Mario Dumont ne participera pas à Tout le monde en parle, pas plus qu'il ne s'excusera à son animateur-vedette Guy A. Lepage pour avoir affirmé que Jean Charest a reçu un traitement de faveur lors de son passage à la populaire émission. Même s'il admet n'avoir aucune preuve pour appuyer ses accusations.

Martin Croteau
Martin Croteau LA PRESSE

Des libéraux ont exercé des pressions sur l'équipe de production pour que Jean Charest ait droit à une entrevue complaisante, a soutenu le leader adéquiste hier matin.

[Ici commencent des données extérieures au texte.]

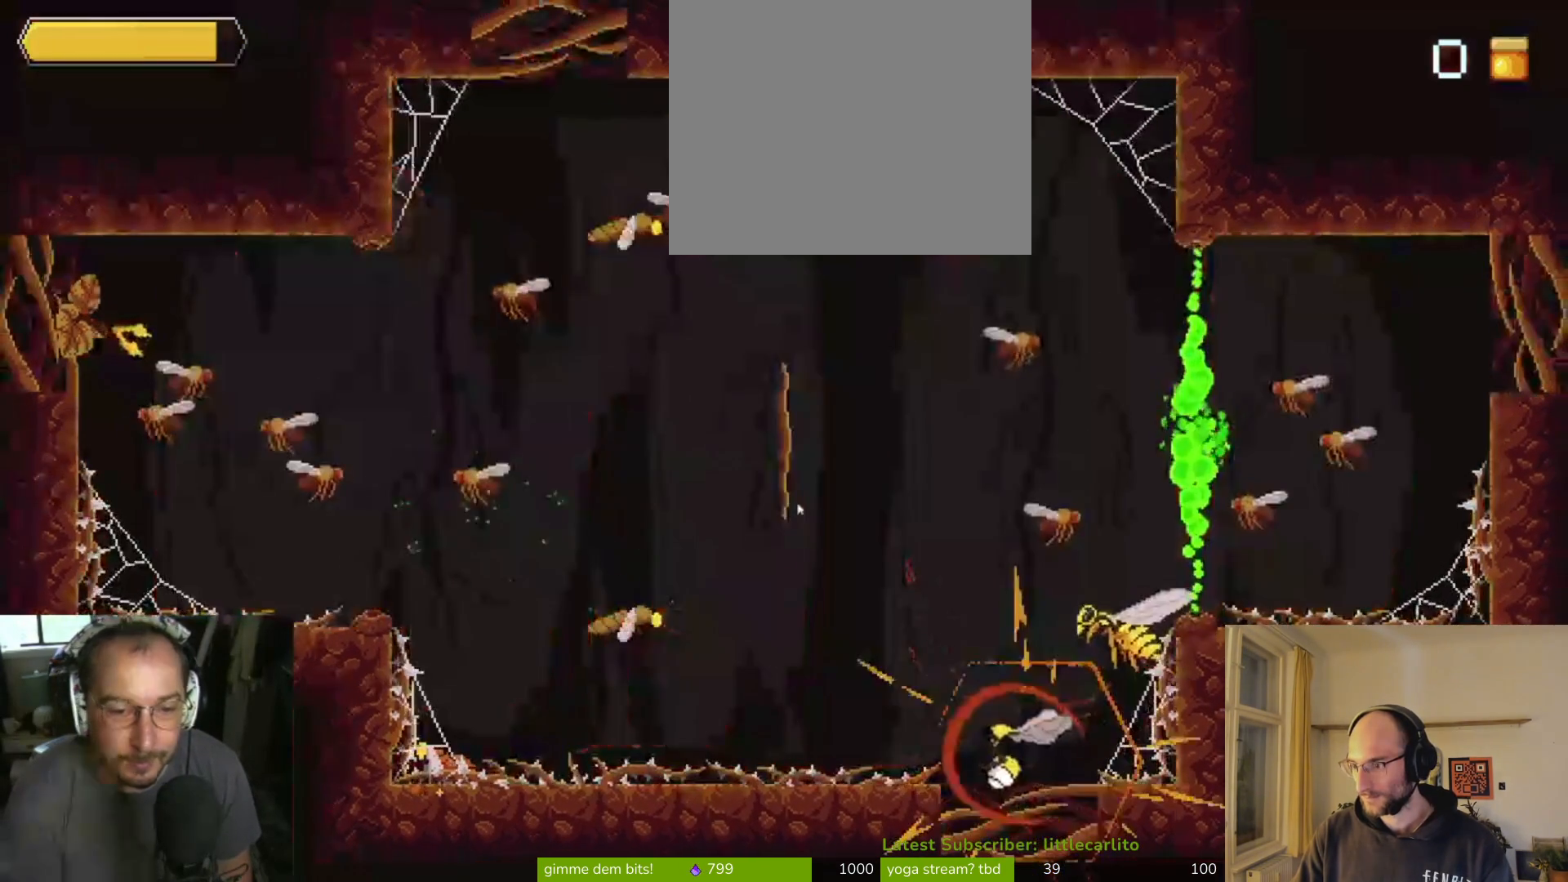
{"buttons": [], "left_stick": "center", "right_stick": "center", "events": [[233, "CIRCLE", "down"], [267, "left_stick", "right"], [333, "CIRCLE", "up"], [400, "CIRCLE", "down"], [433, "left_stick", "center"], [467, "CIRCLE", "up"]]}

«Des publicitaires de Jean Charest avaient arrangé l'entrevue avant, ça avait été préparé», a-t-il lâché lors d'une entrevue diffusée sur les ondes de Radio Énergie, à Québec.

Aucun chef politique n'a l'obligation de participer à l'émission, a poursuivi Mario Dumont, surtout si les dés sont pipés. «Pour certains autres politiciens, a-t-il dit, ce n'est pas un débat d'idées, c'est une pièce de théâtre arrangée.»

Mais au terme d'une rencontre avec le président de l'UPA, en après-midi, Mario Dumont a reconnu n'avoir aucune preuve pour soutenir sa sortie. Il a tiré cette conclusion en lisant la biographie que lui a consacrée le journaliste de La Presse, Denis Lessard.

L'ouvrage rapporte que le cofondateur de l'agence Zone 3, Michel Bissonnette, a «longuement conseillé» Jean Charest avant sa rencontre avec M. Lepage. Mais il n'est mentionné nulle part que son entourage a travaillé en coulisse pour organiser une entrevue complaisante.

«Si j'ai mal interprété les textes du livre, si les gens n'ont jamais parlé à l'individu publicitaire en question, qu'ils le disent et je vais respecter l'interprétation, a dit M. Dumont. Et je comprendrai que j'ai mal lu le texte qui, effectivement, ne raconte pas ça en ces termes-là.»

De toute manière, là n'est pas la question, a-t-il ajouté. Ses impressions suffisent pour le convaincre de ne pas retourner à l'émission.

Le chef adéquiste avait été pris de court, pendant la campagne de 2007, lorsque l'animateur a insisté pour connaître le coût total de ses promesses électorales. La chroniqueuse Chantal Hébert l'avait aussi écorché, affirmant qu'il n'était pas prêt à devenir premier ministre.

«Quand j'ai quitté ce plateau en 2007, je m'étais dit que je ne retournerais pas là, a-t-il résumé. Quand j'ai vu le traitement que les autres ont eu, j'en ai été convaincu.»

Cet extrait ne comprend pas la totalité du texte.